BAM Blog | Stories

How to Prove PR ROI to Your Board or Investors

Written by BAM TEAM | Aug 18, 2025 3:34:53 PM

Every PR pro knows the rush of landing coverage and watching the headlines and buzz roll in. It's the payoff for all the hours spent crafting campaigns and strategies.Yet, highlighting these results and demonstrating PR’s impact is rarely simple. Showing a direct correlation between PR activity and business value is one of the industry's trickiest challenges.

The reality is that proving PR ROI is harder than tracking ad clicks, but it's not impossible. When done right, demonstrating the value of PR can justify budgets, sharpen strategies, and get senior stakeholders to pay attention. 

Whether you’re raising your next round, securing budget, or defending your strategy, showing a clear return on PR investment can be the difference between “keep going” and “cut it.”

Why proving PR ROI matters to your board or investors

Before we dive into how to measure PR ROI, it's worth understanding why this matters so much to the people controlling your budget.

Unlike paid marketing, PR does not directly push people to buy. Its impact is subtle, indirect, and often long-term. It’s a big factor into why people stay. Brand awareness, reputation, and credibility matter, but they don't translate into dollars immediately.

Boards and investors care about outcomes that align with company priorities:

  • Pipeline growth: Did PR contribute to new leads or deals?
  • Market positioning: Are you gaining visibility in the right publications and conversations?
  • Investor confidence: Is media coverage reinforcing your valuation story?
  • Customer trust: Is third-party validation converting prospects into buyers?

When you present PR results in terms that map to company goals, you stop sounding like you're defending marketing spend and start showing how PR drives business growth.

How to measure PR ROI 

To prove PR ROI, you need metrics that speak your board and investors’ language. Focus on:

  • Media mentions and reach: Track how often your brand appears and the audience size you reach. 
  • Share of voice: Compare your media presence with competitors to show relative market positioning.
  • Website traffic and engagement: Track how PR efforts drive audience actions, such as visits to campaign landing pages, time spent on key content, downloads, or interactions with sign-up forms.

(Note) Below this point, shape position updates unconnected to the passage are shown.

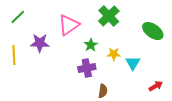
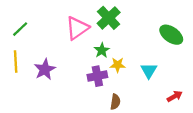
green cross: (109, 16) -> (109, 18), moved
green line: (18, 17) -> (20, 29), moved
purple star: (40, 43) -> (45, 69), moved, turned -30
yellow star: (114, 54) -> (118, 65), moved

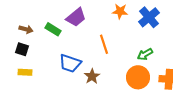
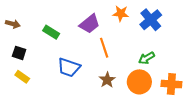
purple trapezoid: (76, 17) -> (90, 24), moved
brown arrow: (26, 29) -> (13, 24), moved
yellow rectangle: (25, 72) -> (22, 77), turned 32
brown star: (92, 76) -> (107, 80), moved

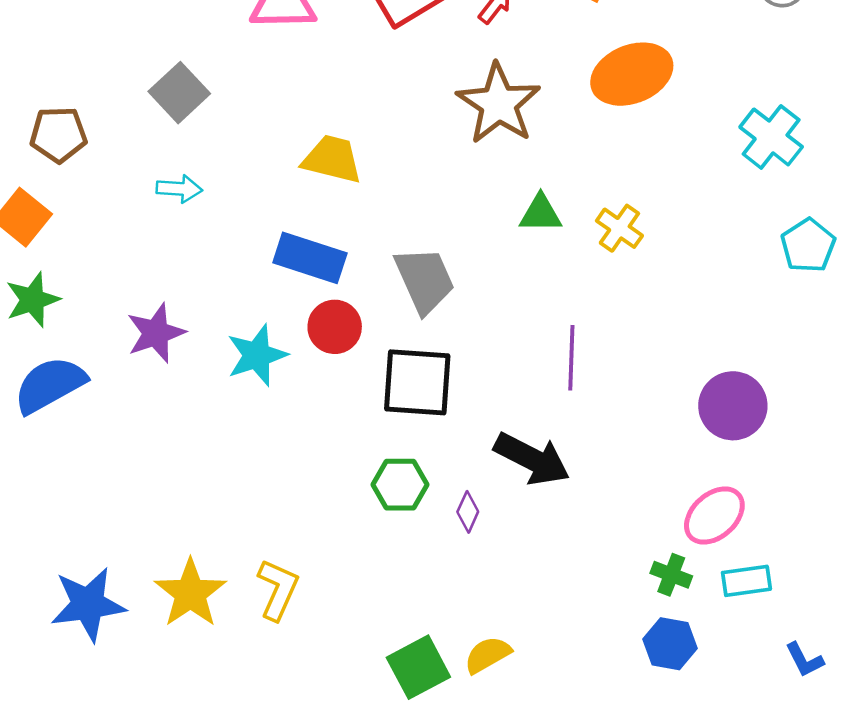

Use analytics and tracking parameters to connect press coverage, media mentions, or press releases to these measurable behaviors.
  • Lead generation: Measure leads coming from PR-driven campaigns and events.
  • Conversion rates: Show how earned media influences sign-ups, purchases, or demos.

Tracking these over time reveals trends and proves PR impact on business outcomes.

Framing PR ROI like a pro

Even the strongest data doesn’t get the strongest punch without the right presentation. You have to make your numbers compelling.

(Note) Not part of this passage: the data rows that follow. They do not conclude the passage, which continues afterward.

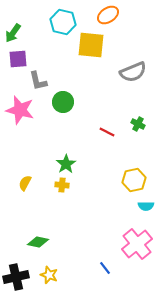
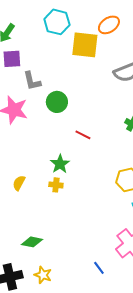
orange ellipse: (108, 15) -> (109, 25), moved
red line: (107, 132) -> (83, 135), moved

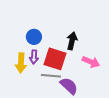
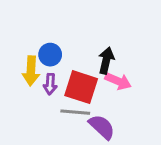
pink arrow: (91, 62) -> (118, 81), moved
yellow arrow: (21, 63) -> (31, 71), moved

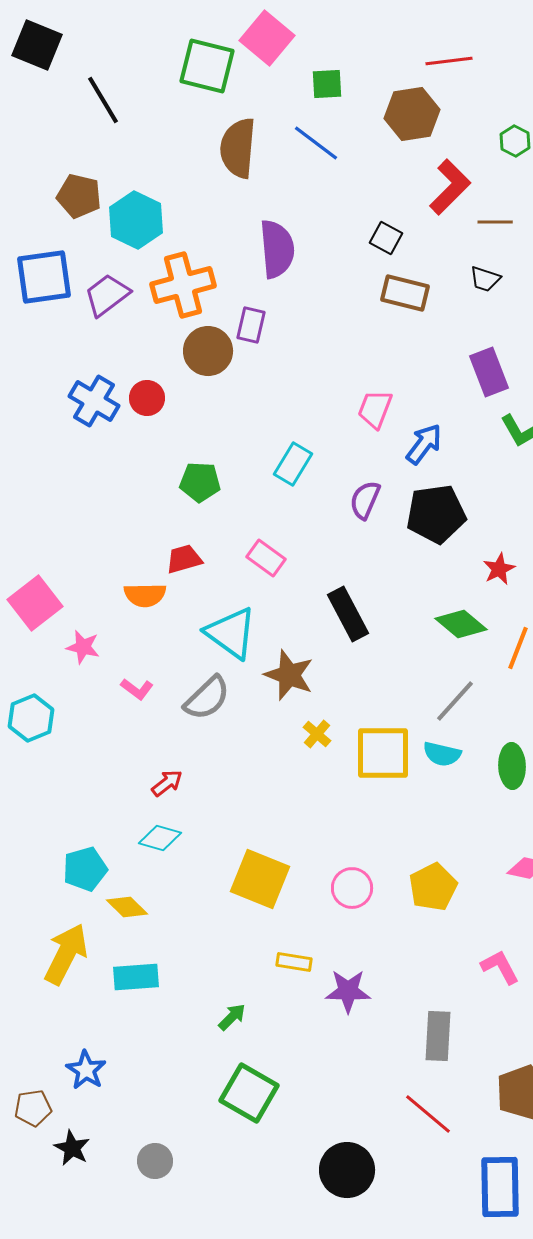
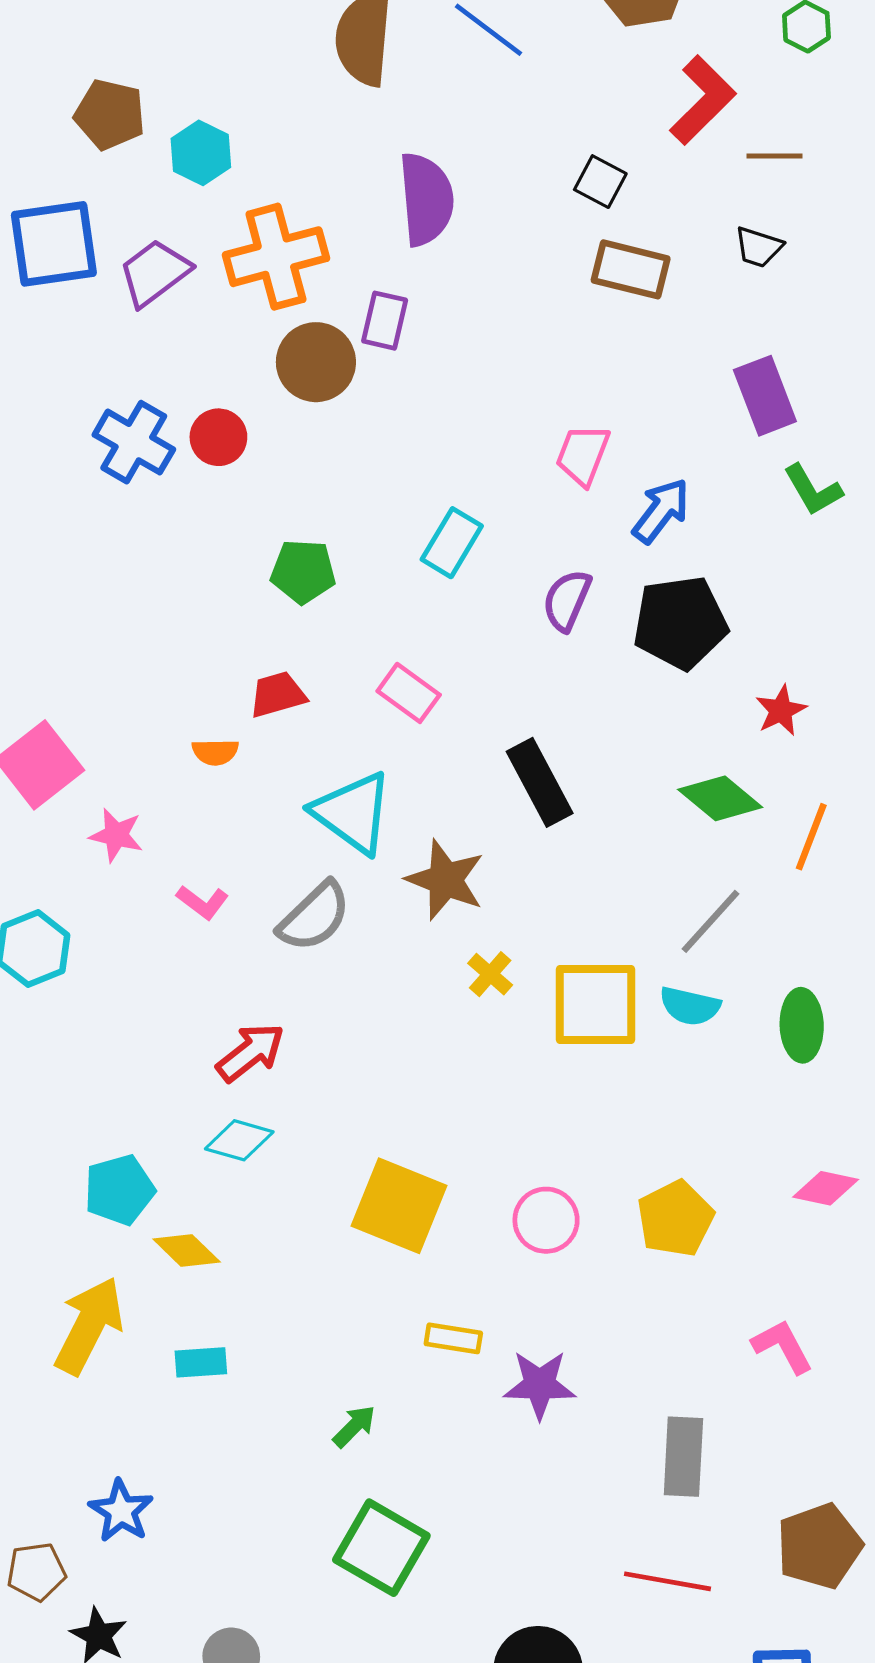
cyan hexagon: (136, 220) -> (201, 153), size x0.7
orange semicircle: (145, 595) -> (215, 752), size x0.7
red arrow: (167, 783) -> (250, 1052), size x1.4
cyan rectangle: (136, 977) -> (201, 1362), size x0.7
red line: (428, 1114) -> (667, 1581), turned -30

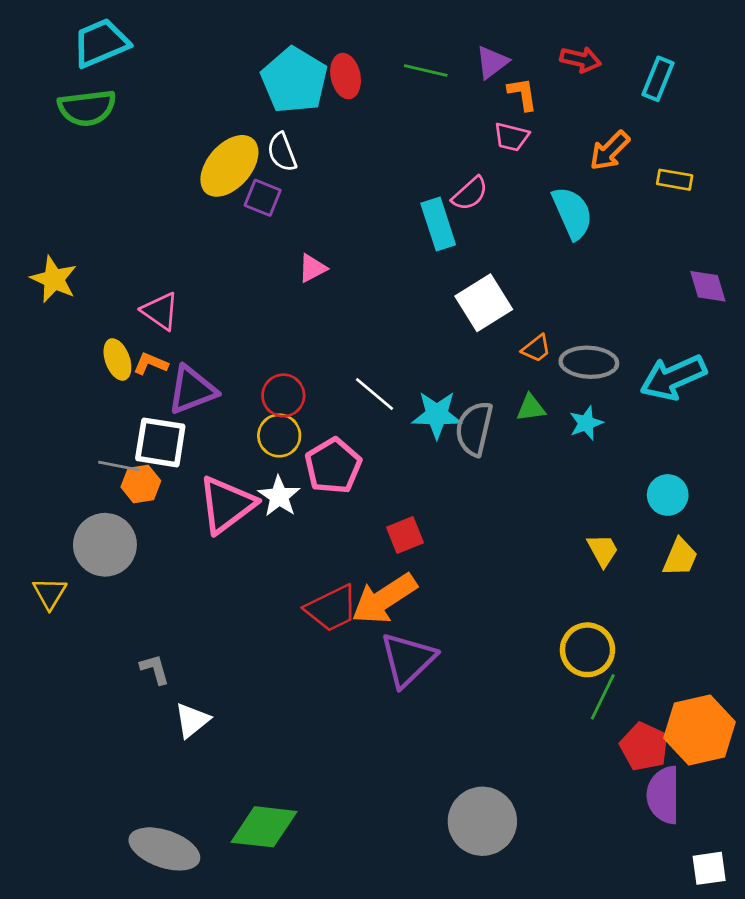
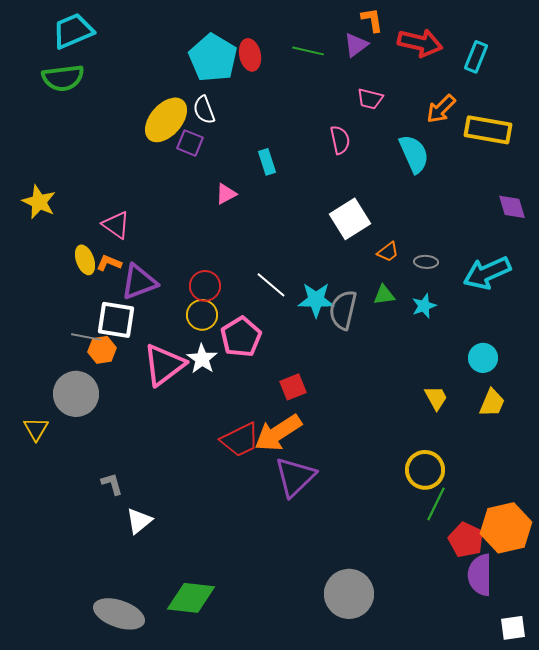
red arrow: (581, 59) -> (420, 43), size x1.5
orange L-shape: (523, 94) -> (372, 20), moved
yellow rectangle: (675, 180) -> (488, 130), size x1.8
pink semicircle: (470, 194) -> (340, 140), turned -60
cyan rectangle: (438, 224) -> (267, 162), moved, size x0.7
gray ellipse: (589, 362) -> (426, 262), size x0.6

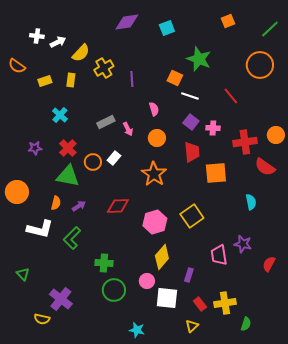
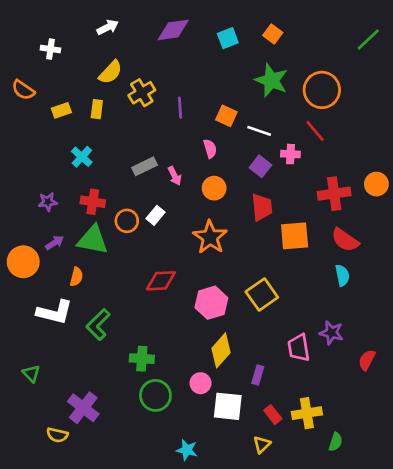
orange square: (228, 21) -> (273, 34), moved, turned -32
white arrow: (58, 42) -> (108, 27), moved
orange circle: (260, 65) -> (322, 90), moved
orange square: (175, 78) -> (226, 116), moved
pink cross: (213, 128) -> (290, 154), moved
red cross: (68, 148) -> (93, 202), turned -36
red semicircle: (265, 167) -> (345, 240), moved
purple arrow: (79, 206) -> (55, 243), moved

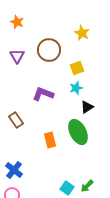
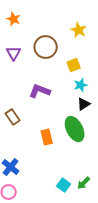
cyan star: (76, 88) -> (81, 85), moved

Lead with outcomes and then interject output. For example: “Our PR campaign drove a 28% increase in qualified leads, including several prospects who specifically cited our coverage in VentureBeat and The Verge.” This is more meaningful than simply saying we secured 15 articles in the past six months. 

Always tie your results back to strategic priorities. Show how PR supports market expansion, fundraising, recruitment, or other growth goals. Remember, boards and investors are human. Your storytelling skills are a major advantage here. Share a quick, compelling example of a business win that started with press coverage.

The takeaway

Proving PR ROI is about connecting PR activity to measurable business results in a way that is clear, credible, and aligned with company priorities.

When you bridge the gap between headlines and hard numbers, you do more than justify your PR budget. You make the case to grow it.